Tencent Leads $750K Investment In Wound-Care Startup, Tissue Analytics

Another investment for Chinese Internet giant Tencent: it’s led a $750,000 seed funding round in Baltimore-based Tissue Analytics. Existing investor DreamIt Health — the Philadelphia-based accelerator program for medtech startups which Tissue Analytics went through last July (taking pre-seed funding via that program) also participated in the round, along with several healthcare angels also from the Philadelphia area.

Tissue Analytics is focusing on the niche area of chronic wound care, such as bedsores and diabetic ulcers, using a smartphone app’s camera as a more objective tool for measuring and quantifying  wound healing.

“We are a wound imaging and telehealth company, predominantly. So we look at a very small sub-set of medicine called chronic wounds,” says co-founder Kevin Keenahan. “This field is sort of archaic in the way patients are managed, it’s been a very traditionally underserved area of medicine. We’re trying to modernize it by increasing the care co-ordination capabilities but also find a more objective way to evaluate these wounds.”

The idea for the business came after the founders spent time on a grad program for medtech innovation — which gets engineers to rotate through different clinical environments to identify problems that could also be business opportunities.

“The only good way that doctors or nurses have today to demonstrate that a wound is healing is using a ruler to measure the dimensions of the wound,” he adds. “This technique is so variable and prone to error — the measurement is so noisy that doctors can’t actually determine if a wound is healing, or if the treatment’s working, so they kind of just rely on guess work. And visual approximation. So we want to bring a decimal level of understanding of the actual status of wound healing.”

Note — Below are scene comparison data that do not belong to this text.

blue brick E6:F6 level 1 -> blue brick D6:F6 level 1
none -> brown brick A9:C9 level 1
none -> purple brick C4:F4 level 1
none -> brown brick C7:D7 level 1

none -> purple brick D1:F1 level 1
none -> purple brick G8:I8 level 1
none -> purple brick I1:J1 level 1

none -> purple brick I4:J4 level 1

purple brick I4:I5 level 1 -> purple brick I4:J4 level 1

Tissue Analytics’ approach allows for wound data to be collected via its smartphone app by the nurses who Keenahan says typically manage these sorts of patients in nursing homes and home care groups, and then have that data sent automatically to its web portal — where specialist doctors are able to log in to manage multiple patients remotely.

So it’s a telemedicine tool with Tissue Analytics’ aim being to bring a radiology-style approach to the field of chronic wound care. “The whole idea behind the concept is to try to make wound-care more like radiology where one specialist can manage patients from all across the region,” he notes

“From a photo, right now, we can determine the surface area [of a wound], the contraction rates, the length and width measurements — so most of what the nurses would do today — and we do segment tissues. We don’t put clinical labels on them at this point but we can actually present some more advanced information to clinicians today,” he adds.

The startup’s technology is currently focused on enabling the gathering of accurate wound data via smartphone so human specialists can make decisions about patient care, however Keenahan says it sees potential for the technology to take on more of a diagnostic role in future.

“We are walking a line as far as being a diagnostic device,” he tells TechCrunch. “I guess there’s two phases; what we can launch immediately, and what we are collecting data for for future regulatory submissions. What we’re launching immediately is some more basic processing — it’s a lot around color correction, and simple measurements. All the future work that we’re doing is much more around predictive analytics and making a diagnosis — a specific diagnosis — about the status of wound healing. And eventually even suggesting therapies.”

The team behind the app spun out of the Center for Bioengineering Innovation & Design at Johns Hopkins University in spring 2014 — having worked on the underlying image analysis techniques as part of their thesis at the university — launching a limited beta version of the app at Johns Hopkins last November, and rolling out a more open beta this April. Customer numbers are not being broken out at this point.

Keenahan says the new funding will largely be used for a study it’s doing in conjunction with Penn Medicine to evaluate the economic impact of its system — which ultimately will form its SaaS sales pitch to healthcare and insurance companies.

“We’re looking at… total wound healing time, the rate of wound closure, we’re looking at hospital readmissions, we’re looking at infection rates, amputation rates, and then… the total healthcare expenditures. So hopefully we’ll be able to tip the needle on the majority of those categories,” he notes.

While the initial focus for Tissue Analytics is the U.S. market, Keenahan is keen to point out the impact of chronic wounds in emerging markets — and the potential for the technology to be applied more widely. “One of the aspects we’re particularly excited about is the tremendous impact that diabetic ulcers have in the developing world,” he says, noting what can be far higher health costs of managing the condition in a country like India vs the U.S., for example.

“We are really excited in working with some of the companies in [Tencent’s] portfolio that could help us start to look at the developing world as a real market,” he adds.